USDC裏付け現金(実世界での採用を示す最も明確な指標であり、USDC供給量の直接的な代理指標)は、FY2023末以来3倍以上に増加しました。収益はさらに急速に成長し、FY2025だけでほぼ倍増しました。ボトルネックは需要ではなく、流通パートナーが取り分を取った後、サークルが新しい1ドルのうちいくらを保持できるかです。

結論:強気派 vs. 弱気派

強気派の見解

  • USDC裏付け現金は約2年間で243億ドルから769億ドルに成長しました。これは一時的な四半期の急増ではなく、実際の複利的なステーブルコイン採用です。
  • RLDCマージン(2026年第1四半期は41%)はユニットエコノミクスを最も明確に示しており、ビジネスの規模拡大に伴い正しい方向に動いています。
  • FY2025の純損失は、一時的で非現金の、IPOトリガーによる報酬費用であり、営業上の問題ではありません。正常化された純利益率(8~9%)は既に再び現れています。
  • 希薄化後EPSは今四半期、アナリスト予想を23%以上上回り、調整後EBITDAは前年同期比24%増加しました。
  • 転換社債は2026年第1四半期までに全額償還されました。貸借対照表はレバレッジを高めるのではなく、減らしています。

弱気派の見解

  • FY2024以降、毎年収益の58~60%が流通パートナーに支払われています。サークルはこの比率を一方的にコントロールできておらず、改善もしていません。
  • 準備金収入(収益の94%)は、サークルが全くコントロールできない短期金利に直接依存しています。FRBの利下げサイクルは、相殺するレバレッジがないままトップラインを圧縮します。
  • 純利益率は十分に変動しているため(18.5% → 9.3% → −2.5% → 8.0%)、IPO後の四半期データがわずかしかない中で「正常な」四半期を定義するのは依然として困難です。
  • その他の収益(サークルが実際に経済性をコントロールできる唯一の項目)は、依然として全体のわずか6%です。
  • 2025年第4四半期から新たに出現した非支配持分は、公開情報だけではその経済性がまだ十分に理解されていない新しい連結事業体を示しています。

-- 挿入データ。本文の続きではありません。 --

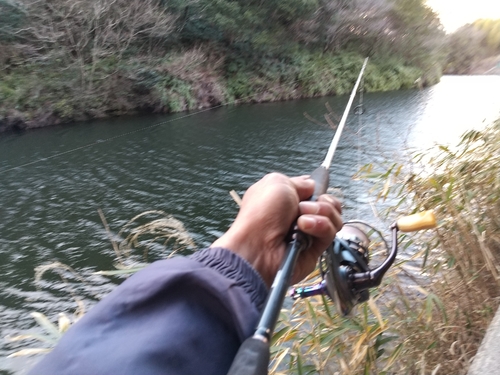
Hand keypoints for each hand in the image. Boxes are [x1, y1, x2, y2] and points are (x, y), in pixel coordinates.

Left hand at [211, 173, 342, 286]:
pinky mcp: (316, 248)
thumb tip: (312, 186)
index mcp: (286, 199)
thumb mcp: (277, 183)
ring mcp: (308, 232)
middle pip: (329, 204)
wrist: (258, 247)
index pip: (313, 191)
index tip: (314, 189)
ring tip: (301, 220)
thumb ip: (299, 182)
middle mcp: (298, 215)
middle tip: (303, 207)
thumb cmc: (262, 213)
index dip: (316, 189)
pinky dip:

私たちの見解: サークルの成長は現実的であり、準備金による裏付けの計算は1ドル単位で整合しています。しかし、これは金利と流通費が通過するビジネスであり、フィンテックの言葉で飾られています。毎四半期注目すべき数字は収益ではなく、RLDCマージンです。なぜなら、それがサークルが実際にコントロールできるものを分離する唯一のラインだからです。